The patronage of the young royals is a coup for the Mustique Company, the private corporation that effectively owns the island, reviving the exclusive royal association with Princess Margaret, which did a great deal to make the word “Mustique” a byword for glamour and hedonism in the 1960s and '70s. In recent years the island has hosted holidaymakers such as Mick Jagger, Amy Winehouse, and Bill Gates, but an endorsement from a fresh generation of superstar royalty will do much to recall the island’s heyday.

Mustique is also famous for the omertà that ensures that very little celebrity tittle-tattle ever makes it off the island. The Mustique Company boasts that it is “dedicated to protecting the island’s privacy.”

As in previous years, the island will be more or less locked down for the latest royal visit, and other guests at the Caribbean hotspot will likely face a range of strictures to protect the Middletons’ privacy, including a ban on using the souped-up golf buggies (or “mules”) that are the main form of transport on the island.
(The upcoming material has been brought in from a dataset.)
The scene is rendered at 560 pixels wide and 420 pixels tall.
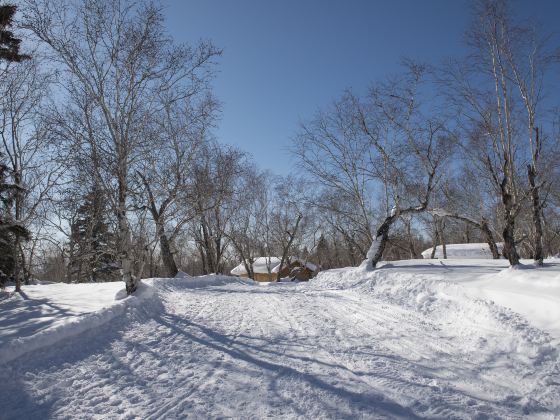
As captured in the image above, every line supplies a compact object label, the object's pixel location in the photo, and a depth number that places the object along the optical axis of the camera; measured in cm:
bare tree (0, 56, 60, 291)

Guests will instead probably be required to be driven by taxi for the duration of the royal visit, ensuring that they can’t get near the Middleton compound without an invite, something that has irritated regulars in the past.

Don't expect to see any pictures. The chances of any mistake being made by the Mustique Company - of the type that might allow photos of the duchess sunbathing topless for example - to emerge from the trip are remote.